La anterior cita resulta relevante, pues como es evidente, en los últimos años ha existido una tendencia a crear recursos de apelación vía interpretación jurisprudencial de la Sala Primera de la Corte Suprema de Justicia, y es que sin demerito de la corrección teórica de tal posición, lo cierto del caso, es que al tratarse de recursos no plasmados en el texto de la ley, se crea un ambiente de inseguridad jurídica para aquellas partes no involucradas cotidianamente en los designios de esta Jurisdicción.

Finalmente, no puede dejar de advertirse, que en los llamados “amparos de legalidad” no existe recurso de alzada pues estos se resuelven en única instancia bajo las reglas de la Ley de Jurisdicción Constitucional (Ley N° 7135).
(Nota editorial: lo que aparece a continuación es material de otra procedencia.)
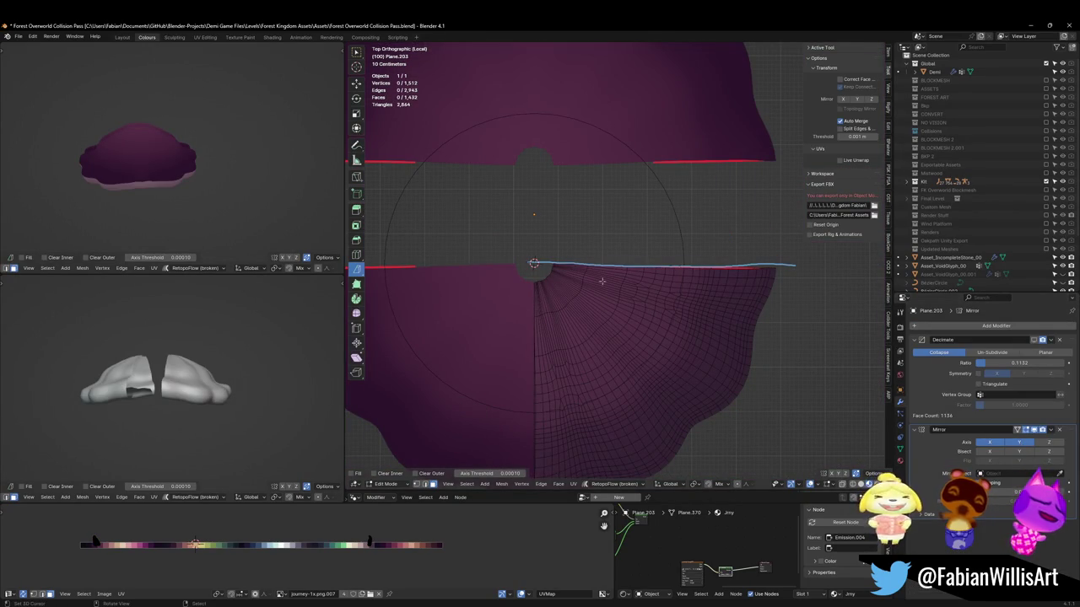
scroll(554, 260, up, 2)
scroll(612, 254, up, 1)
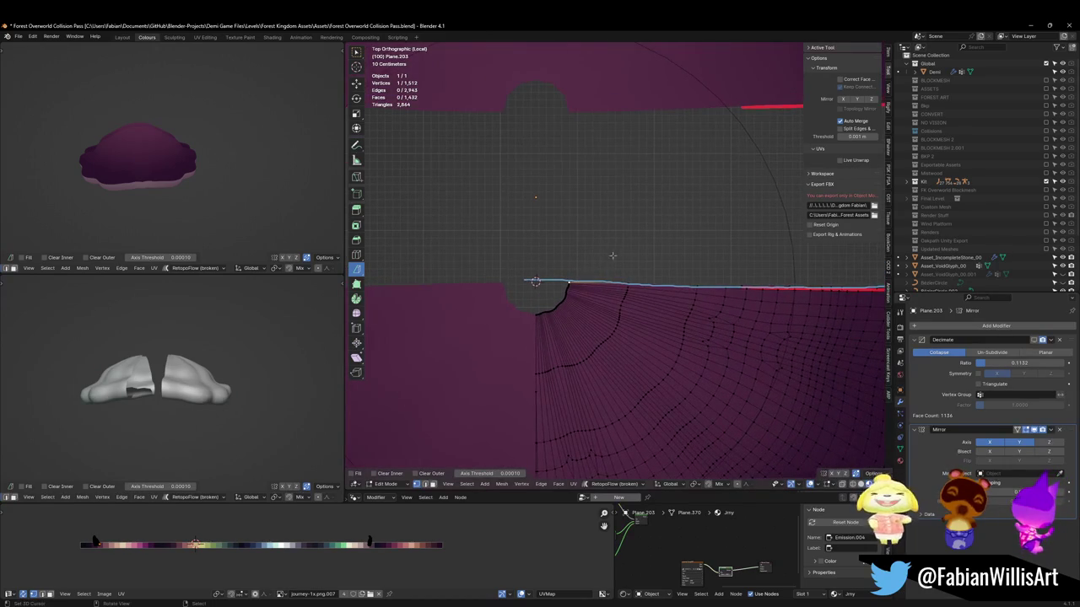
Snap the 3D cursor to a vertex on the centre hole's edge
click(554, 302)
key(shift+s)
click(668, 307)
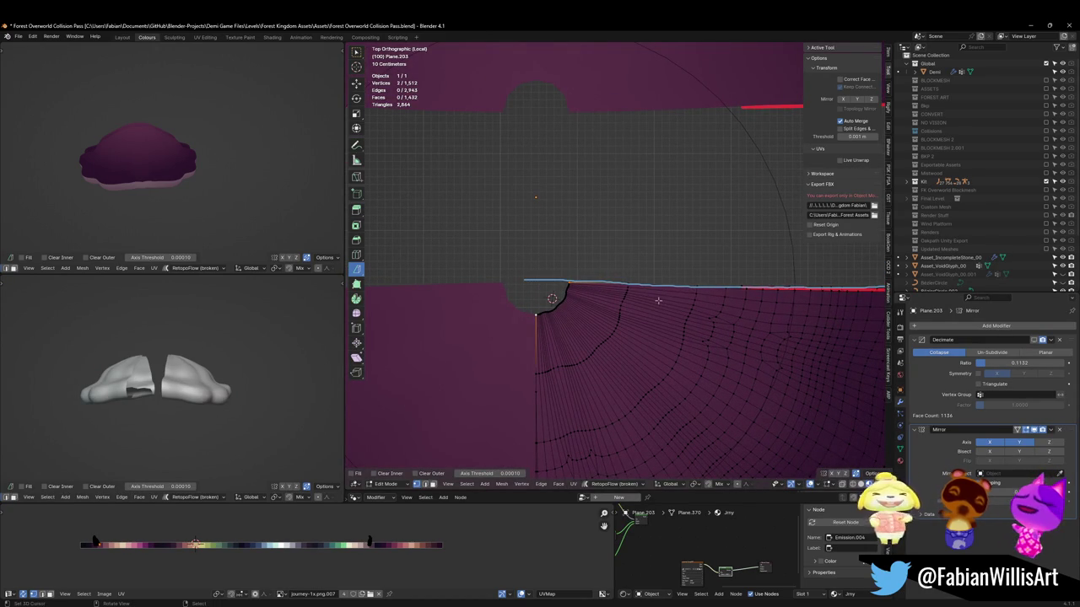
scroll(604, 298, up, 3)
scroll(573, 308, up, 1)
Extrude a new vertex from the hole's edge along X to the seam, then return to Object Mode
click(497, 352)
click(509, 304)
key(e)
key(y)
key(x)
click(485, 316)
Por otro lado, contra las sentencias de fondo dictadas en un proceso de conocimiento contencioso administrativo no cabe recurso ordinario de apelación sino únicamente el extraordinario de casación, aclarando que respecto del mismo, existe dentro del esquema del proceso contencioso administrativo, una ramificación dual de vías, sea dependiendo del autor, materia o tipo de conducta administrativa el mismo será de conocimiento del Tribunal de Casación de lo Contencioso Administrativo o en su caso de la Sala Primera de la Corte Suprema de Justicia (Conf. Artículos 135 y 136 de la Ley N° 8508).

En suma, teniendo una noción inminentemente básica de cómo se plantea la competencia funcional del Tribunal de Apelaciones de lo Contencioso Administrativo, las partes pueden tener certeza de que impugnar o no, ante esta instancia jurisdiccional en un proceso de naturaleza contencioso administrativa, sin soslayar que al tenor del numeral 133 inc 1 del CPCA, el recurso de apelación se debe presentar directamente ante el citado Tribunal de Apelaciones, sea el propio Superior Jurisdiccional realiza de forma conjunta el juicio de admisibilidad y mérito del recurso,  caso contrario, de presentarse incorrectamente ante un Despacho distinto, la parte procesal corre el riesgo de que se decrete la extemporaneidad del recurso y sea consecuentemente rechazado de plano, de ahí la trascendencia del tema acá expuesto.»